ChipChat provides a second expansion path: a fully MLX-based on-device voice assistant stack in which transformer components are used for ASR, speaker modeling, a state-action augmented Mixtral-style decoder-only LLM, and streaming TTS, all on a Mac Studio M2 Ultra with 192 GB unified memory (Likhomanenko et al., 26 Aug 2025). The paper states that a naive PyTorch-heavy cascaded implementation had more than 4 s latency, whereas the optimized MLX-based system reaches approximately 920 ms end-to-end response latency, with the LLM remaining the dominant cost at approximately 560 ms (Likhomanenko et al., 26 Aug 2025). The explicit use of MLX-LM rotating KV cache in the LLM component shows how MLX-native transformer inference has become a subsystem in larger real-time applications.
The ecosystem also includes MLX-native tooling that, while not itself a transformer library, is directly relevant to transformer workflows. mlx-vis implements UMAP, t-SNE, PaCMAP, TriMap, DREAMS, CNE, and NNDescent entirely in MLX, with a unified fit_transform interface and GPU-accelerated rendering on Apple Silicon (Xiao, 4 Mar 2026). The paper explicitly frames this as useful for transformer embeddings, attention outputs, and training-dynamics visualization, and reports full-pipeline embedding plus 800-frame video generation on Fashion-MNIST in 3.6–5.2 seconds on an M3 Ultra (Xiao, 4 Mar 2026). This suggests a surrounding tooling layer for analysis and diagnostics that remains in the same MLX/Metal environment.

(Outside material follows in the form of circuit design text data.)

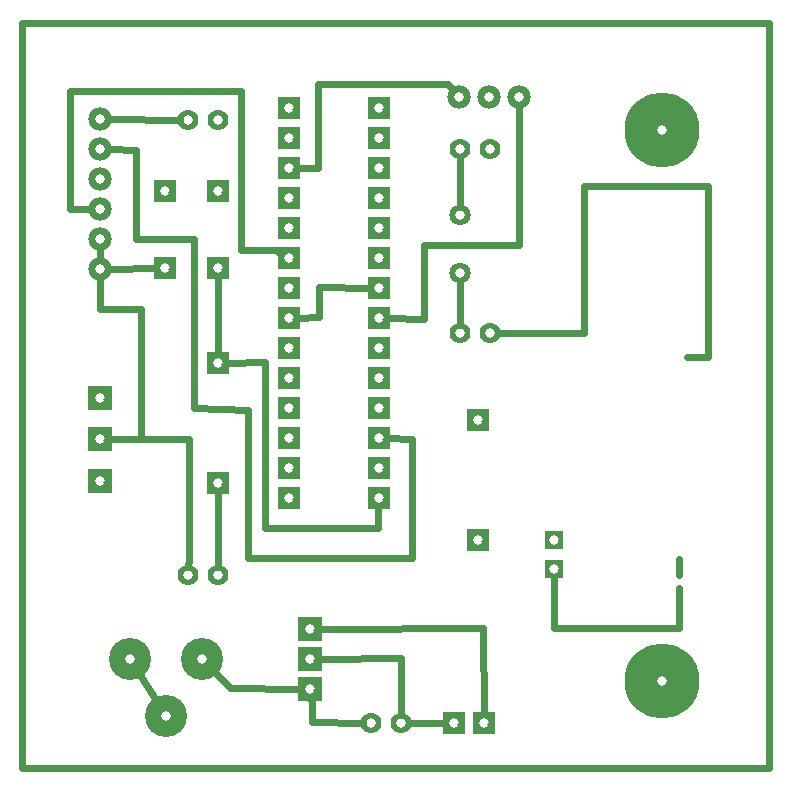
<source format=gbr>
G04*
%FSLAX53Y53*%
%MOIN*%
%ADD10C,0.0240
%ADD11C,0.0787X0.0315*%
%ADD12C,0.2500X0.0315*%
%ADD13C,0.0709X0.0315*%
%ADD14C,0.0709X0.0315*%
%ADD15C,0.0700X0.0315*%
%ADD16C,0.1400X0.0315*%
%ADD17C,0.0780X0.0315*%
%ADD18R,0.0800X0.0800X0.0315*%
%ADD19R,0.0787X0.0787X0.0315*%
%ADD70R,0.0630X0.0630X0.0315*%
%ADD71R,0.0750X0.0750X0.0315*%
G04*
G70*
G90*
G01*
G54D10*
X00558.004Y00336.000D02*
X00503.004Y00422.001D01*
X01096.003Y02111.000D02*
X01096.003Y02389.000D01*
X01028.004Y02110.000D02*
X01096.003Y02111.000D01*
X01529.006Y02389.000D02*
X01547.005Y02370.001D01*
X01096.003Y02389.000D02*
X01529.006Y02389.000D01*
X01648.004Y00578.001D02*
X01102.004Y00574.000D01*
X01650.006Y00290.000D02*
X01648.004Y00578.001D01*
X00804.005Y00378.001D02*
X01038.004Y00374.001D01*
X00753.005Y00430.000D02*
X00804.005Y00378.001D01*
X01328.004Y01209.001D02*
X01411.005Y01207.001D01*
X01411.005Y00811.001D01*
X00863.004Y00811.001D01*
X00863.004Y01304.000D01*
X00685.005Y01311.000D01*
X00685.005Y01874.001D01*
X00489.005Y01874.001D01*
X00489.005Y02170.000D01*
X00400.004Y02173.001D01*
X00340.005Y01974.001D02*
X00270.005Y01974.001D01*
X00270.005Y02366.001D01*
X00841.004Y02366.001D01*
X00841.004Y01837.000D02*
X00956.004Y01838.000D01*
X00841.004Y02366.001D02*
X00841.004Y01837.000D01*
X00956.004Y01838.000D02*
X00975.004Y01825.000D01*
X01767.005Y02318.000D02*
X01767.005Y01855.001D01*
X01452.005Y01607.001D02*
X01328.004Y01610.000D01*
X01452.005Y01855.001D02*
X01452.005Y01607.001D01*
X01767.005Y01855.001D02*
X01452.005Y01855.001D01*
X01102.004Y01714.001D02*
X01102.004Y01614.000D01*
X01028.004Y01611.002D01*
X01271.005Y01711.001D02*
X01102.004Y01714.001D01*
X00401.005Y01206.000D02*
X00507.004Y01207.001D01*
X00370.004Y01641.001D02*
X00370.004Y01744.000D01*
X00507.004Y01641.001D02*
X00370.004Y01641.001D01*
X00507.004Y01207.001D02*
X00507.004Y01641.001D01*
X00665.004Y00779.001D02*
X00668.005Y00806.000D01*
X00667.004Y01207.001D02*
X00401.005Y01206.000D01*
X00668.005Y00806.000D02*
X00667.004Y01207.001D01*
X02301.005Y00698.001D02*
X02300.004Y00710.000D01*
X02300.004Y00578.001D01*
X01885.005Y00578.001D02*
X01885.005Y00746.001D01*
X02300.004Y00578.001D02*
X01885.005Y00578.001D01*
X00400.004Y02273.001D02*
X00637.004Y02270.000D01*
X01078.004Y00263.000D02*
X01076.004Y00326.001D01*
X01247.005Y00261.000D02*
X01078.004Y00263.000D01*
X01076.004Y00326.001D02*
X01074.005Y00342.001D01*
X01570.005Y02148.001D02*
X01570.005Y01981.001D01*
X01570.005Y01587.001D02*
X01570.005Y01734.001D01*
X00763.004Y01491.001D02*
X00763.004Y01748.001D01*
X01298.004Y00981.000D02*
X01296.005Y00911.000D01*
X00922.005Y00911.000D01*
X00922.005Y01463.001D01*
X00792.004Y01462.001D01*
X00763.004Y00780.000D02*
X00763.004Y01033.000D01*
X00370.004Y01844.001D02*
X00370.004Y01804.001D01*
X00557.004Y01777.000D02*
X00400.004Y01774.000D01*
X01374.005Y00478.000D02*
X01102.004Y00474.000D01*
X01373.004Y00287.000D02*
X01374.005Y00478.000D01*
X02299.004Y00806.000D02*
X02300.004Y00758.000D01*
X02300.004Y00755.001D01*
X01522.005Y00261.000D02*
X01399.004Y00261.000D01*
X01697.004Y01560.001D02*
X01985.005Y01559.001D01*
X01985.005Y02052.000D02*
X02396.004Y02052.000D01*
X02396.004Y01481.000D02*
X02327.004Y01482.000D01*
X02396.004Y02052.000D02*
X02396.004Y01481.000D01*
X01985.005Y01559.001D02*
X01985.005Y02052.000D01*
G54D11*
X02187.004Y01968.000D03*
X02187.004Y01860.000D03*
X02187.004Y01752.000D03*
X02187.004Y01644.001D03*
X02187.004Y01536.001D03*
X02187.004Y01428.001D03*
X02187.004Y01320.001D03*
X02187.004Y01212.000D03*
X02187.004Y01104.001D03*
X02187.004Y00996.000D03*
X02187.004Y00888.001D03*
X02187.004Y00780.000D03*
X02187.004Y00672.001D03*
X02299.004Y01914.001D03*
X02299.004Y01806.001D03*
X02299.004Y01698.001D03*
X02299.004Y01590.000D03*
X02299.004Y01482.000D03*
X02299.004Y01374.000D03*
X02299.004Y01266.001D03*
X02299.004Y01158.000D03*
X02299.004Y01050.001D03*
X02299.004Y00942.001D03*
X02299.004Y00834.000D03*
X02299.004Y00726.001D03*
G54D12*
X02243.005Y00402.001D03*
X02243.005Y02238.001D03*
G54D13*
X01570.005Y01761.001D03*
G54D14*
X01570.005Y01954.000D03*
G54D15*
X01670.004Y02174.001D03*
X01570.005Y02174.001D03*
X01570.005Y01560.001D03*
X01670.004Y01560.001D03*
X00763.004Y00753.000D03*
X00663.004Y00753.000D03*
X01373.004Y00261.000D03*
X01273.005Y00261.000D03*
X00763.004Y02269.001D03*
X00663.004Y02269.001D03*
G54D16*
X00710.004Y00474.000D03*
X00470.004Y00474.000D03*
X00590.004Y00284.001D03*
G54D17*
X00370.004Y01774.000D03*
X00370.004Y01874.001D03*
X00370.004Y01974.001D03*
X00370.004Y02074.001D03*
X00370.004Y02174.001D03*
X00370.004Y02274.001D03*
X01767.005Y02348.000D03*
X01667.005Y02348.000D03*
X01567.004Y02348.000D03*
G54D18*
X00369.004Y01068.000D03*
X00369.004Y01206.000D03*
X00369.004Y01344.001D03*
G54D19*
X01070.003Y00374.001D03*
X01070.003Y00474.000D03*
X01070.003Y00574.000D03*
G54D70*
X01885.005Y00872.001D03*
X01885.005Y00773.000D03*
G54D71*
X01299.004Y01010.001D03*
X00999.004Y01010.001D03*
X01299.004Y01110.000D03*
X00999.004Y01110.000D03*
X01299.004Y01210.000D03*
X00999.004Y01210.000D03*
X01299.004Y01310.001D03*
X00999.004Y01310.001D03*
X01299.004Y01410.001D03*
X00999.004Y01410.001D03*
X01299.004Y01510.001D03*
X00999.004Y01510.001D03*
X01299.004Y01610.000D03*
X00999.004Y01610.000D03*
X01299.004Y01710.001D03*
X00999.004Y01710.001D03*
X01299.004Y01810.001D03*
X00999.004Y01810.001D03*
X01299.004Y01910.001D03*
X00999.004Y01910.001D03*
X01299.004Y02010.000D03*
X00999.004Y02010.000D03*
X01299.004Y02110.000D03*
X00999.004Y02110.000D03*
X01299.004Y02210.001D03*
X00999.004Y02210.001D03*
X01299.004Y02310.001D03*
X00999.004Y02310.001D03*
X00763.004Y01462.001D03*
X00763.004Y01062.001D03*
X01551.004Y00261.000D03*
X01651.004Y00261.000D03*
X00763.004Y02033.000D03*
X00763.004Y01777.000D03*
X00586.004Y02033.000D03*
X00586.004Y01777.000D03*
X01629.005Y00872.001D03*
X01629.005Y01272.001D03*
G54D10*
X02601.000Y02595.000D02*
X00112.000Y02595.000D01*
X00112.000Y00112.000D01*
X02601.000Y00112.000D01*
X02601.000Y02595.000D01*
M02*

</source>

Several limitations recur across the literature. The original benchmark is restricted to full-precision inference for encoder-style NLP models up to BERT-large, with no quantization, mixed precision, or billion-parameter LLM evaluation (Ajayi et al., 21 Oct 2025). The LLM systems papers identify no built-in continuous batching, no first-party multi-tenant scheduler, and limited concurrency without multiple worker processes and external orchestration (Rajesh et al., 9 Oct 2025). Structured-output reliability in mlx_lm depends on prompt engineering rather than schema enforcement (Leitch, 20 Apr 2026). Extreme long-context processing remains bounded by rotating caches or Metal command-buffer constraints rather than paged attention (Rajesh et al., 9 Oct 2025). Even where performance is strong on Apple hardware, the comparative study states that Apple-side MLX and MLC remain about $5$–0 slower in throughput than vLLM on an NVIDIA A100 (Rajesh et al., 9 Oct 2025).

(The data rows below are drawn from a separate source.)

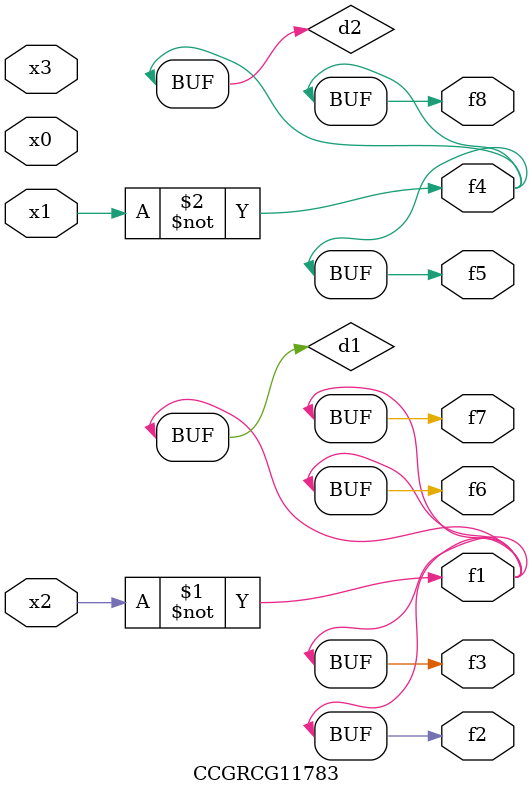
<source format=v>
module CCGRCG11783(
	input x0, x1, x2, x3,
	output f1, f2, f3, f4, f5, f6, f7, f8
);

	wire d1, d2;

	xnor (d1, x2);
	not (d2, x1);
	assign f1 = d1;
	assign f2 = d1;
	assign f3 = d1;
	assign f4 = d2;
	assign f5 = d2;
	assign f6 = d1;
	assign f7 = d1;
	assign f8 = d2;
endmodule

</source>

Taken together, these sources define MLX-Transformers as both a concrete library and a broader methodological pattern: transformer models implemented natively in MLX, loaded from Hugging Face or related ecosystems, executed on Apple Silicon through unified memory and Metal acceleration, and increasingly embedded in local inference, scientific computing, and application-serving pipelines. The dominant theme across the corpus is not architectural novelty in the transformer itself, but the consolidation of an Apple-Silicon-native transformer stack with distinct strengths in on-device deployment, privacy, and developer ergonomics, and distinct constraints in long-context scaling, batching, and structured serving (Ajayi et al., 21 Oct 2025).